Las relaciones son como ciertos partidos. Uno le puede poner mucha fe, mucha ilusión, mucha confianza pero eso no basta para ganarlo. Incluso cuando partes como favorito.
No, no estoy hablando del partido de fútbol del pasado viernes (España-Holanda). Estoy hablando de mi amiga Bea, a la que llevaba años sin ver. Hasta el pasado fin de semana cuando se ha instalado en mi solución habitacional. ¿La razón? Ha dejado a su marido. Bea y Óscar han sido siempre la pareja perfecta. Se conocieron un verano y se volvieron inseparables. Se podría decir que más que a su media naranja, Bea encontró a la frutería entera. Y se la quedó. Tenían la casa perfecta, dos niños de anuncio, el bulldog, el mini, y lo más importante: un gran vestidor.
Sin embargo, ahí estaba. En mi casa imperfecta, ocupando mi sofá de segunda mano y bebiéndose mi modesto vino. La opción de irse a un hotel, me dijo, no la contemplaba porque necesitaba compañía. ¿Has pensado en la tele o un buen libro?, pensé, pero no se lo conté porque me parecía demasiado cruel para alguien inmerso en un duelo.
Bea no estaba preparada para una ruptura. Es una de esas personas que necesita a alguien a su lado, sin importarles demasiado quién. “Nunca pensé que esto me pudiera pasar a mí, ¿te lo puedes creer?, ¿a mí? no sabe lo que ha perdido, éste se va a enterar”, llegó a decirme. Creo que estaba más apenada por el fracaso que por la pérdida del cariño de su marido.

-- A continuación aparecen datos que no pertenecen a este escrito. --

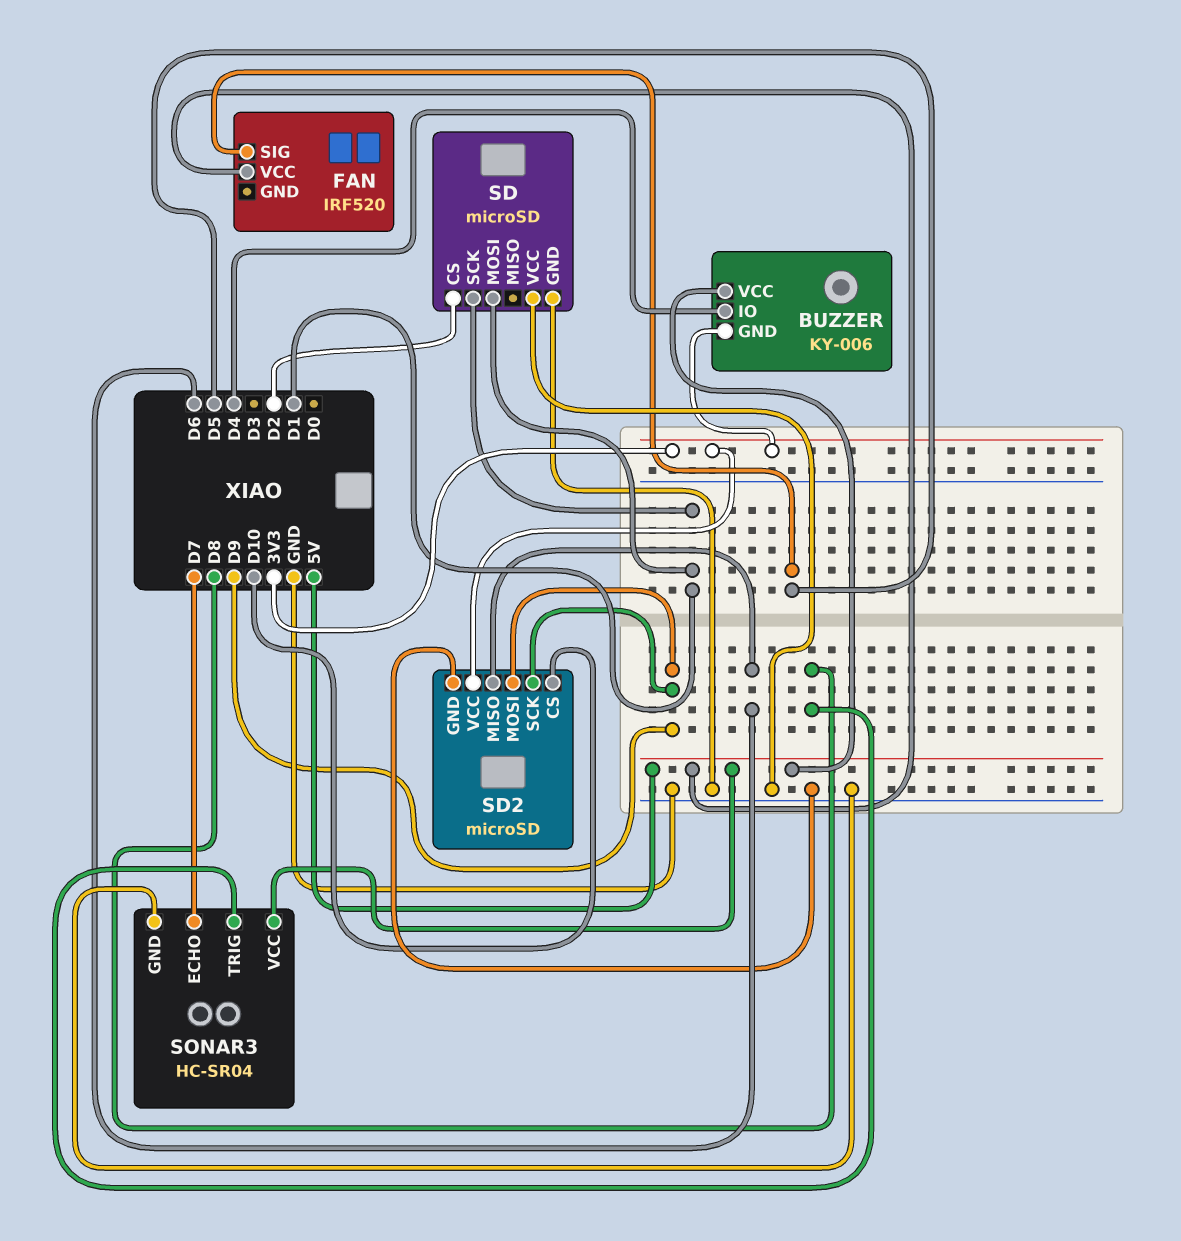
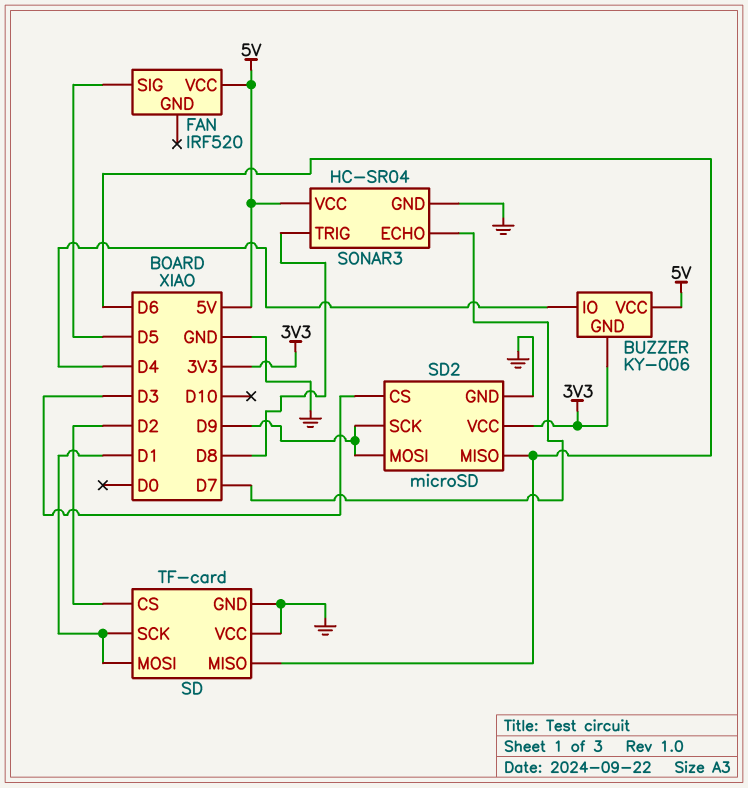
SD: microSD -> TF-card
SD pin MISO: none -> D6
SD2 pin CS: D10 -> D3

No sé si Óscar se iba a enterar pero desde luego yo sí: dos días enteros con ella en casa, escuchándola hablar de su ruptura sin parar y probándose mis zapatos. Estaba al borde de un ataque de nervios, así que decidí que había que pasar al ataque. O la encontraba un entretenimiento rápido o este verano iba a ser muy largo. Así que recurrí a Juan, que a su vez recurrió a su amigo Pedro y los cuatro fuimos a cenar a la Maripepa.
Obviamente las posibilidades de que Bea y Pedro se gustasen eran prácticamente inexistentes. Para resumirlo brevemente, Bea era la típica pija vasca y Pedro el típico hippy dejado. Pero Juan no pudo encontrar ninguna opción mejor que quisiera hacernos el favor.
Así que ahí estábamos los cuatro, yo rompiendo el pan y Juan tratando de hacer lo mismo con el frío hielo que se había instalado en la cena.
Pedro puso mucho por su parte hasta los postres, cuando harto de las contestaciones de Bea dijo: eres un poquito borde.
Lo que siguió fue como asistir a un partido de tenis. Juan y yo girábamos la cabeza hacia un lado y hacia otro, viendo como dos auténticos desconocidos trataban de ganar un partido. La discusión continuó hasta el bar de copas, pero ahí ya nos relajamos. Sobre todo, porque no les oíamos. A las dos de la mañana, decidimos batirnos en retirada.
Bea apareció el domingo por la tarde en mi casa. Para recoger sus cosas porque, al fin, vuelve a casa. A la suya, quiero decir. No me dijo nada de Pedro, pero sé por Juan que pasaron la noche juntos y que Pedro quiere ir a verle el fin de semana siguiente a Bilbao.
En el amor, como en el juego, no hay nada escrito. Por mucha ventaja con la que partamos, por mucha ilusión que le pongamos, por mucho que menospreciemos a los rivales, puede que el resultado de la batalla no sea el que esperamos. Sin embargo, nunca debemos olvidar que lo importante no es la batalla, sino no no perder la guerra y, sobre todo, que los jugadores no se instalen en tu casa.